I have successfully authored, and have signed into law in California, the first child abuse prevention legislation, the divestment of funds from businesses doing business in South Africa that helped to dismantle apartheid, changed the insurance laws for women to cover mastectomies, expanded and revitalized the California Science Center and created the Maxine Waters Employment Preparation Center. I have served in the leadership of the Assembly, served in the leadership of the House of Representatives as chief deputy whip, and when the Democrats won the majority in Congress, I became the chair of the sub-committee on housing and community opportunity. Since taking over that committee, I have authorized and passed out of committee over one dozen pieces of legislation, including a reauthorizing of “Section-8” housing assistance for low and moderate income people, and the revitalization of the FHA program that will provide home ownership opportunities for low and moderate income individuals.
I have passed legislation to return ‘Katrina’ victims to housing in the Gulf Coast, and in New Orleans in particular. In addition to the work in the committee I chair, I have introduced legislation on diabetes, cancer and Alzheimer’s disease, and I continue to be a leader for increased funding for HIV and AIDS.
I have drafted legislation to prevent the encroachment of LAX into the residential areas of my district and I have earmarked funds for all areas of the district, including the cities of Lawndale, Inglewood, Hawthorne, Gardena and the Westchester area.
LAS: What are your priorities?
CMW: I founded the “Out of Iraq” caucus that is providing the leadership to end the war in Iraq. I am blessed to have the opportunity to be one of the 435 people in the Congress of the U.S. to make both domestic and foreign policy for this country. My work in South Africa, the Caribbean and Haiti in particular, is so important to the African Diaspora.

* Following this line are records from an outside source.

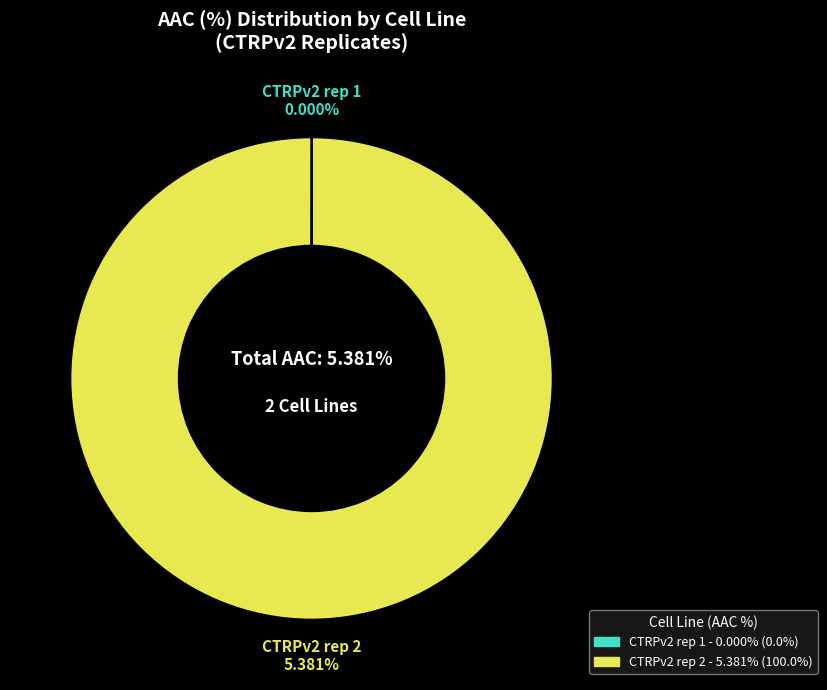

How many segments does this pie chart have?

2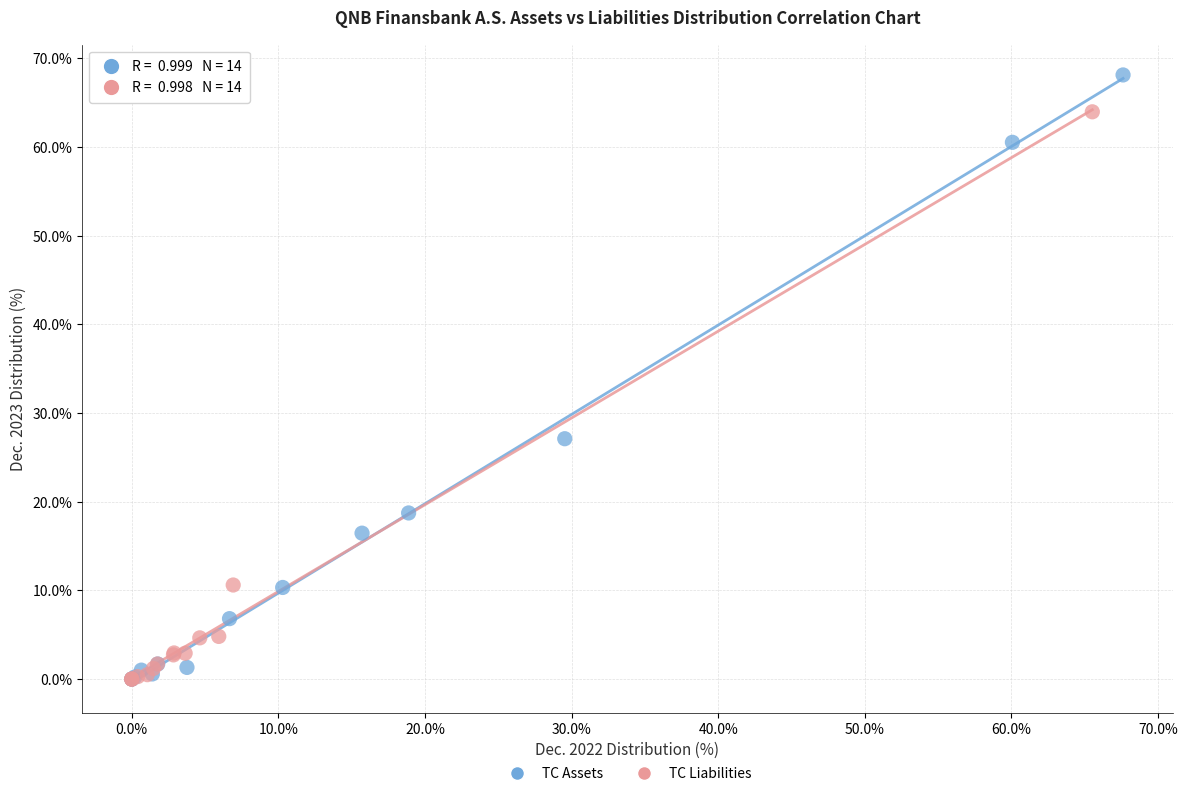

Which series has the largest Y range (max minus min)?

TC Assets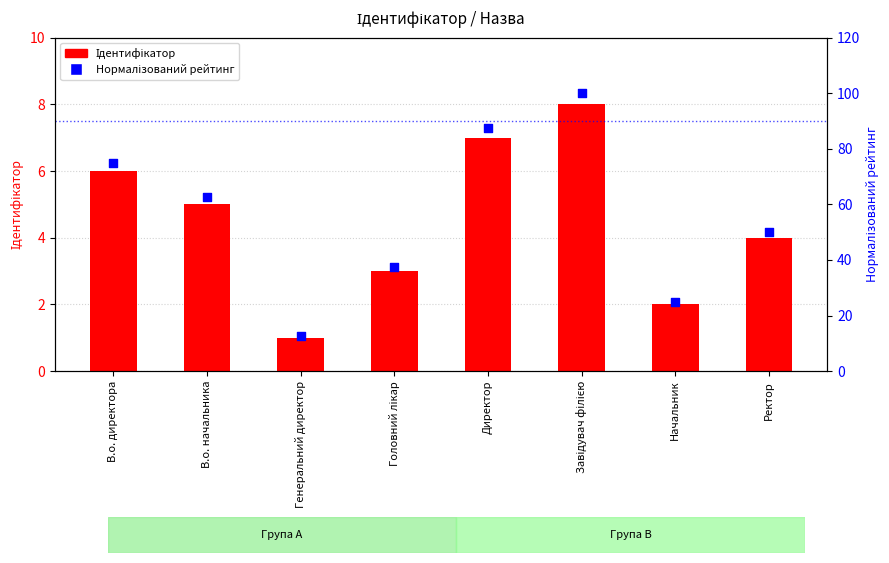

Which series contains the highest Y value?

Нормалізований рейтинг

My family and I feel I must remain in Congress. Now is not the time to give up my seniority and expertise in the development of legislation and leadership. I must continue to work as a member of Congress and add my voice where it’s needed to solve local problems.
I recently traveled to Jena, Louisiana, to confront the Justice System on the inequality in the system, and the rise in the threat to minorities with the hanging of nooses and other threats.
I’m not afraid to speak up and speak out to protect the weak and the vulnerable. I stand for jobs, peace and justice. I believe I can continue to contribute to making this country stronger, more secure, more equal and more prosperous.
My place at this time, at this moment is in the House—the House of Representatives of the United States of America.